Dawn in the Neotropics


From top: Black-and-white Owl, Grey Hawk, Violaceous Trogon, Painted Bunting and Orchard Oriole.

Yesterday seems like a long time ago. Two flights, more than 14 hours in the air and the most appalling in-flight food in a long time have been forgotten. Well, almost. Laurens Steijn, Bill Oddie and I arrived late in the afternoon in Guatemala City - later than planned, thanks to the airline, so our first attempt at birding in Central America amounted to no more than watching Great-tailed Grackles go to roost and lucking in on two Lesser Nighthawks hunting insects over the lights at a roadside petrol station.

This morning was different. Something else entirely, in fact. I was up early at 4 am, running on a mixture of adrenaline, anticipation and jetlag, and finally we met for coffee at 6 am as the sun set the sky above the Guatemalan highlands dimly aglow. Waking up in the tropics is a fantastic feeling, and within minutes of going outside birds were on the move. Swelled in numbers by other members of the international brigade attending the country's sixth 'birdwatching encounter', we headed into the private forest reserve at Los Tarrales.
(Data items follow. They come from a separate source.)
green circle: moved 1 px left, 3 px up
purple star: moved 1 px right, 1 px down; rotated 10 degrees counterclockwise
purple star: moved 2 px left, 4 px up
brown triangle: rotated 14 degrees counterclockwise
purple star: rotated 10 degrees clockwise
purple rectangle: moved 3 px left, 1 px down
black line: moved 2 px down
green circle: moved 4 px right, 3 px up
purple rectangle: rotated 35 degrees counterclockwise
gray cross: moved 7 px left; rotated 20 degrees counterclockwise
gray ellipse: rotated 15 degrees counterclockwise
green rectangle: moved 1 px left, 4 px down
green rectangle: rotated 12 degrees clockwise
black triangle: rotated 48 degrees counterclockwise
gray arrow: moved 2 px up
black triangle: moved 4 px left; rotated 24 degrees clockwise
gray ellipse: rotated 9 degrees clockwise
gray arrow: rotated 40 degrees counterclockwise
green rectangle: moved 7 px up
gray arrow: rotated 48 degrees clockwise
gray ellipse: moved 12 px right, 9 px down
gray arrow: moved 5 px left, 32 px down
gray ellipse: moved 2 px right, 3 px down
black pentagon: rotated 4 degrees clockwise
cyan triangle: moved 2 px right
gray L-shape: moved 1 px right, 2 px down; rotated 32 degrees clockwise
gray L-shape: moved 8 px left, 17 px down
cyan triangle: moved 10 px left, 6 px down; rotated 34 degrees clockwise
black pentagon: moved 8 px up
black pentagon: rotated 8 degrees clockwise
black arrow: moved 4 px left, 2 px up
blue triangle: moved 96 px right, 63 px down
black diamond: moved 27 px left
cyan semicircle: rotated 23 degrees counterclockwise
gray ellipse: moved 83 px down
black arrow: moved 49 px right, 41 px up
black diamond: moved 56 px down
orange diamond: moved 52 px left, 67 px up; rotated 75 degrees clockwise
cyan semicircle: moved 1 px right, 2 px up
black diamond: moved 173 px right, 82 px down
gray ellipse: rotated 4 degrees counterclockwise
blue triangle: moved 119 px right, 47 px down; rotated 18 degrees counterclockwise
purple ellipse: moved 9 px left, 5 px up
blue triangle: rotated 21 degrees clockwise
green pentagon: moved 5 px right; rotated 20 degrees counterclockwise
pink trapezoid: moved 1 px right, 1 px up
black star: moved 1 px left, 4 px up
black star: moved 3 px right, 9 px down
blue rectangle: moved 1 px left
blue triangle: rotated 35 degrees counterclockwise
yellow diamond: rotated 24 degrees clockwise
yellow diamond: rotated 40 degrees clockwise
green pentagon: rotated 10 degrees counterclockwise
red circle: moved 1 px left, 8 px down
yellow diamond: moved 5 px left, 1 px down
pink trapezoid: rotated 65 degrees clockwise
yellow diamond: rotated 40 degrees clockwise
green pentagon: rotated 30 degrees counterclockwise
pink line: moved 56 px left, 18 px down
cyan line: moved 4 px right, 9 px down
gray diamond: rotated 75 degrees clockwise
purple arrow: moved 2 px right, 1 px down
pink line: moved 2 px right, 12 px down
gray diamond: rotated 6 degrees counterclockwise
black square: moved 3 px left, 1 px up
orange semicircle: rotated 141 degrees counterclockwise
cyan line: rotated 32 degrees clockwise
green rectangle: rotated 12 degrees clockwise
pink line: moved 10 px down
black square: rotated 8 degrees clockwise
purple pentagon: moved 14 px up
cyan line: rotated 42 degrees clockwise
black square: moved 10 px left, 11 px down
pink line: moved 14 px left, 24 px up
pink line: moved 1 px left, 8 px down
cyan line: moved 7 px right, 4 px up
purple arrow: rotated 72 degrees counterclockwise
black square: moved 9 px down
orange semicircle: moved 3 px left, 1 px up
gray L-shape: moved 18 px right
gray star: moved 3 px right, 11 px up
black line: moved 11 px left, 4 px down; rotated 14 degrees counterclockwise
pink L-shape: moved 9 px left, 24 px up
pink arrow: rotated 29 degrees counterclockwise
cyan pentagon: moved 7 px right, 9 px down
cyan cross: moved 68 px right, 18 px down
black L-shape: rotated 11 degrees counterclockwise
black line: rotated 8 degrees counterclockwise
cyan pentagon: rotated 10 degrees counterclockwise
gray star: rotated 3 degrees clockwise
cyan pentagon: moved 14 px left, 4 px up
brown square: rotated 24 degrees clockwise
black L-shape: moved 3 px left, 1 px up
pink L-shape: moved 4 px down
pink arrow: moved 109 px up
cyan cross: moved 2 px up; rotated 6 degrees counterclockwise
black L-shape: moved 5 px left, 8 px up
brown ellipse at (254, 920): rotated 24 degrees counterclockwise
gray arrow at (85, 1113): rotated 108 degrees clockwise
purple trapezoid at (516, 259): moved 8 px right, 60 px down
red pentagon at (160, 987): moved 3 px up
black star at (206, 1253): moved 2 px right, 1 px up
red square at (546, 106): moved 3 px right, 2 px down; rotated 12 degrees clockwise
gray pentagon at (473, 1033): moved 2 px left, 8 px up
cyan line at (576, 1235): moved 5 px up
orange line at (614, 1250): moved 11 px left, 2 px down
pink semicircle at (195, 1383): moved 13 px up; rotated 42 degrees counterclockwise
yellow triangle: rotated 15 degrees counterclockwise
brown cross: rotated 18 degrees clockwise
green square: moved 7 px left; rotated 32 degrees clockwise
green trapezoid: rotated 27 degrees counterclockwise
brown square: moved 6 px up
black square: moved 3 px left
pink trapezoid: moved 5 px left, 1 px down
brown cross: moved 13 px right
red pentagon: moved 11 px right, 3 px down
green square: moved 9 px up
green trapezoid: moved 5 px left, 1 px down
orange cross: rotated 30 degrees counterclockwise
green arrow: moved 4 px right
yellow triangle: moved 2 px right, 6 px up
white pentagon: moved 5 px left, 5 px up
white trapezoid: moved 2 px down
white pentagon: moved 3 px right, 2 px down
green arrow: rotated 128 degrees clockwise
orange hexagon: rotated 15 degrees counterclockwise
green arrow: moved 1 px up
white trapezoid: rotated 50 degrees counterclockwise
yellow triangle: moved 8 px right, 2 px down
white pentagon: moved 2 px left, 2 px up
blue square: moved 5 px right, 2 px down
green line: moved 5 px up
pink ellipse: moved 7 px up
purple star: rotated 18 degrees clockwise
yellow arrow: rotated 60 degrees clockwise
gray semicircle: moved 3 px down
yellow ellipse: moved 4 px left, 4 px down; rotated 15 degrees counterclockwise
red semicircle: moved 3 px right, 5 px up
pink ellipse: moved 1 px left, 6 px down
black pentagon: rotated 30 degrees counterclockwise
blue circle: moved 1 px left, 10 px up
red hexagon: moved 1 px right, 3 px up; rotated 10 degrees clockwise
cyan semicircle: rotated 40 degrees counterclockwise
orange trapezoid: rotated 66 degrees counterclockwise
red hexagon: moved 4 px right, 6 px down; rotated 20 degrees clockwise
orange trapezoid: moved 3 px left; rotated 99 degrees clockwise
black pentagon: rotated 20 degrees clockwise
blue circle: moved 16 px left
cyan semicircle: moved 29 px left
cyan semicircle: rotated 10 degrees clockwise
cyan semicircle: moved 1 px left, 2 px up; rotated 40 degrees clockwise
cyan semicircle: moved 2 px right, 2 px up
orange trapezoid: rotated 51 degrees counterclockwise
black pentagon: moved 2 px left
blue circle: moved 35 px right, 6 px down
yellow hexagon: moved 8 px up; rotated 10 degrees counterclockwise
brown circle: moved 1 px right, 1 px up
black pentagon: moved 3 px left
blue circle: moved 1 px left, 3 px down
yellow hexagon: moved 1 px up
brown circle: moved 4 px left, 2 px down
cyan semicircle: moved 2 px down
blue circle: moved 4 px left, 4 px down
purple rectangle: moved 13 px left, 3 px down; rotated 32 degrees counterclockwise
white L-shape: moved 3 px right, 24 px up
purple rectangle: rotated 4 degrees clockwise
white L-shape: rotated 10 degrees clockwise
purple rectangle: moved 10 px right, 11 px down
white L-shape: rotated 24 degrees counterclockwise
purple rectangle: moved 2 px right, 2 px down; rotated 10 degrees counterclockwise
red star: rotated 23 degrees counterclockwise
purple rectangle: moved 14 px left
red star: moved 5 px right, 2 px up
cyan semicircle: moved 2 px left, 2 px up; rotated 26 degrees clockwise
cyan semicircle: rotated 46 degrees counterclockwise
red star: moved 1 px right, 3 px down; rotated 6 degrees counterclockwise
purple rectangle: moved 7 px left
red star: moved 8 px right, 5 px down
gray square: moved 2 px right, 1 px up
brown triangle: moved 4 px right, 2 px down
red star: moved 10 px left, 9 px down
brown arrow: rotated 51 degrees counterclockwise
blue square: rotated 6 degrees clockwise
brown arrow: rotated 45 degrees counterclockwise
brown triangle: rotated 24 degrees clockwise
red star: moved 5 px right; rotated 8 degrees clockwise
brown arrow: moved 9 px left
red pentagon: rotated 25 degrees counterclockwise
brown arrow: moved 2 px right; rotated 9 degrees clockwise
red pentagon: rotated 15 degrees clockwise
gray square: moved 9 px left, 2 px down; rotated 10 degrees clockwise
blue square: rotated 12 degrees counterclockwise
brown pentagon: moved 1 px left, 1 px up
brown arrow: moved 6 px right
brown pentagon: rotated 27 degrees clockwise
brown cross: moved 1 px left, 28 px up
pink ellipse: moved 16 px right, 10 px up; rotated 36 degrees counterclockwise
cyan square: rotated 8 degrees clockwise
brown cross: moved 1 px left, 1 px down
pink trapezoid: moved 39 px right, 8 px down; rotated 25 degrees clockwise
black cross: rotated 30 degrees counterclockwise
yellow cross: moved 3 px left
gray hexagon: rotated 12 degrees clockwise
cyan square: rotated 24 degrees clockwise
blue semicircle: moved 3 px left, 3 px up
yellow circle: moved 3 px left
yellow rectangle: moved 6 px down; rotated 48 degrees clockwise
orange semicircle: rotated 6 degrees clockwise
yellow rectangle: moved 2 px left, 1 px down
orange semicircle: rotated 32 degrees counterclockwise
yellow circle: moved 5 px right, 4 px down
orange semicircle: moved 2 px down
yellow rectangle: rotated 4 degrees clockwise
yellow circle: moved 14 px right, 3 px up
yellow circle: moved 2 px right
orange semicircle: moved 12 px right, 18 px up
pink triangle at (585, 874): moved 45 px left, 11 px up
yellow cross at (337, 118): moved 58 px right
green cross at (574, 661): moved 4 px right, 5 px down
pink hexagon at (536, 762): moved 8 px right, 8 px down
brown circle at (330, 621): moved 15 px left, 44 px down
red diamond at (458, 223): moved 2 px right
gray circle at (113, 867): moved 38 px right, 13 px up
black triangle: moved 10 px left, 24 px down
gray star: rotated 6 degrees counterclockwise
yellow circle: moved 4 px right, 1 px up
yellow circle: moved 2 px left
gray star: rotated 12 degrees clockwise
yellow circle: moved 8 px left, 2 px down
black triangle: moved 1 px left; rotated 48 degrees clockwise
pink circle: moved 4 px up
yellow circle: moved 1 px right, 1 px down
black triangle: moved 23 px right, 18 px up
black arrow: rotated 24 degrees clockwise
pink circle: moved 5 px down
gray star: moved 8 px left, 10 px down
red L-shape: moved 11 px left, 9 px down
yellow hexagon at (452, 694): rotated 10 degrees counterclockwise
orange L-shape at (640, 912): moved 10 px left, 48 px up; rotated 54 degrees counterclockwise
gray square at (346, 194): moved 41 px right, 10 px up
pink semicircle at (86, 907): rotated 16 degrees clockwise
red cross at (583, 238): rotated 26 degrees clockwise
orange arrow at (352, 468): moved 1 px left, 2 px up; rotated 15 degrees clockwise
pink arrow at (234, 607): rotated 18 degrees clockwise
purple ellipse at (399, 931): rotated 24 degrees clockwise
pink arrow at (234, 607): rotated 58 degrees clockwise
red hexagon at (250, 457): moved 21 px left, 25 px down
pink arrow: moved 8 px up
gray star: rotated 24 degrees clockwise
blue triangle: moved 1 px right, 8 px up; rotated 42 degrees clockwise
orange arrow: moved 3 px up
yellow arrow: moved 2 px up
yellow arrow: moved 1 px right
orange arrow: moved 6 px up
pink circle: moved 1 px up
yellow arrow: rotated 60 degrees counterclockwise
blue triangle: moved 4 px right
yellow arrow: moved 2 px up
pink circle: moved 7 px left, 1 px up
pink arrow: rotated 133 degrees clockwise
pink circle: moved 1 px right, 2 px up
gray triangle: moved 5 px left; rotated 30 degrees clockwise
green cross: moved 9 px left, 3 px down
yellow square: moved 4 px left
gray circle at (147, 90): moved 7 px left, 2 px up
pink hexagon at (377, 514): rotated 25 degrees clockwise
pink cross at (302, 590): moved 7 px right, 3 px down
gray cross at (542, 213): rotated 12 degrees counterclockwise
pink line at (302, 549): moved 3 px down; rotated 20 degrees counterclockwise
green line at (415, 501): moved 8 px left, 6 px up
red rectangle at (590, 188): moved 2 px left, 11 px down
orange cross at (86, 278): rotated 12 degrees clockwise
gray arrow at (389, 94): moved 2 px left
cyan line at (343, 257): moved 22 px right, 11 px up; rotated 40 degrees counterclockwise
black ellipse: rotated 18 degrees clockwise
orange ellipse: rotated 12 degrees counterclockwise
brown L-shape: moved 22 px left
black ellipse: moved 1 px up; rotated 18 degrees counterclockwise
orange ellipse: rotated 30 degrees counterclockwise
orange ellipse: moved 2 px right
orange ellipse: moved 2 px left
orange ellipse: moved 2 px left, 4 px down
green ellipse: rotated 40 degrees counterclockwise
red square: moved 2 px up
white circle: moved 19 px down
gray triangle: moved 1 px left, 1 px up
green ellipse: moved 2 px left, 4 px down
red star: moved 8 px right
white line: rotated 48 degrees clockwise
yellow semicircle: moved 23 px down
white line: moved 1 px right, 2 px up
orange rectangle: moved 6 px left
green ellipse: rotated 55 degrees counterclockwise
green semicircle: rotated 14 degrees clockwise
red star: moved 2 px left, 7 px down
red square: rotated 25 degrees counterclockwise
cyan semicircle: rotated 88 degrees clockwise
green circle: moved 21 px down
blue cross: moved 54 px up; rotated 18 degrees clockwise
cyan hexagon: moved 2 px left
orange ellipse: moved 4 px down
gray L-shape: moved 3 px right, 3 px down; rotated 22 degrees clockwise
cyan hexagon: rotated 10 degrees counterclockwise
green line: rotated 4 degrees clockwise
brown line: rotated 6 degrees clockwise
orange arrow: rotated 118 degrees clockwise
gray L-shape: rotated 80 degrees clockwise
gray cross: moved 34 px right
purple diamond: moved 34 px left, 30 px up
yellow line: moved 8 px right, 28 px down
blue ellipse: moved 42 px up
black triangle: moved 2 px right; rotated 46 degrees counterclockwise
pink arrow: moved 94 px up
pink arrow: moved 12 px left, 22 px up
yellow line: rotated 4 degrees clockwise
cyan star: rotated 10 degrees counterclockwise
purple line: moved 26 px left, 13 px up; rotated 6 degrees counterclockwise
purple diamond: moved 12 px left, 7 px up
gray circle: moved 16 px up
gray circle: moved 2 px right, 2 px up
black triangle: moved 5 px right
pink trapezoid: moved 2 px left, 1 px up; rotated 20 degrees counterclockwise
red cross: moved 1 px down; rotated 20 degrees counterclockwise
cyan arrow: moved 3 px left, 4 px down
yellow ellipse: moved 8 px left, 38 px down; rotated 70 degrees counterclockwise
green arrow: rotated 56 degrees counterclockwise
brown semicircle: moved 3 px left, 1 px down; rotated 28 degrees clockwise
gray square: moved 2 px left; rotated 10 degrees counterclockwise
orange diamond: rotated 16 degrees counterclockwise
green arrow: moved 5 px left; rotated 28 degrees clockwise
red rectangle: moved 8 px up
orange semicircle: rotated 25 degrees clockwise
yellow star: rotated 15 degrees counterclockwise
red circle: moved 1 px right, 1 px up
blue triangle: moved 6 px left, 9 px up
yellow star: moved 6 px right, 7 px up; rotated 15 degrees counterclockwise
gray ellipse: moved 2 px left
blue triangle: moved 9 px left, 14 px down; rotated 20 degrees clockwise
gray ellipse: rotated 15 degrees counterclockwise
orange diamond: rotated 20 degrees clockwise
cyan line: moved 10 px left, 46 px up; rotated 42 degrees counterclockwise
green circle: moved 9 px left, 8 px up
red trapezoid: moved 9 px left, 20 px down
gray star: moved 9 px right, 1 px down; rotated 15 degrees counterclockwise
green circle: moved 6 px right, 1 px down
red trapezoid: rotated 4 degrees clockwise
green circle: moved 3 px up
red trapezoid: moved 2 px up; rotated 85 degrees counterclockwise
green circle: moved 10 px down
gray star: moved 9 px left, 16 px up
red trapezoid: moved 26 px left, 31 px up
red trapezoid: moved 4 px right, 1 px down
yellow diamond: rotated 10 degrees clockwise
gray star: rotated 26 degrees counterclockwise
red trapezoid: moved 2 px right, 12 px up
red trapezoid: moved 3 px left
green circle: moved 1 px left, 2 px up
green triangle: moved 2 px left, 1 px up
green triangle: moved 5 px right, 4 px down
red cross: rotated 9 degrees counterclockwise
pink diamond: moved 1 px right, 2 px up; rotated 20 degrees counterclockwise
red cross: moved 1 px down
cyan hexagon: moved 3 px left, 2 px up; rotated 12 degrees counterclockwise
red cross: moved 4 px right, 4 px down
Over the course of the next few hours neck-ache set in as we got to grips with everything from Collared Aracari, Lineated Woodpecker and Yellow-winged Tanager to a wealth of wintering warblers, vireos and flycatchers. There were too many highlights to list here, though a fabulous Black-and-white Owl in broad daylight takes some beating as bird of the day. It retained the title for a whole four hours, until arriving at tonight's hotel, on the shores of Lake Atitlan, when we found a Prevost's Ground Sparrow just outside the restaurant. If you don't know why that wins, punch it in to Google images and see for yourself.

I haven't finished the day list yet, but it's likely to be more than 100 species, all largely in the same upland forest and forest edge habitat - amazing diversity for such a small area. Tomorrow will see another dawn start as we ascent Atitlan Volcano on foot for a chance of that true Neotropic enigma, Horned Guan. Wish us luck.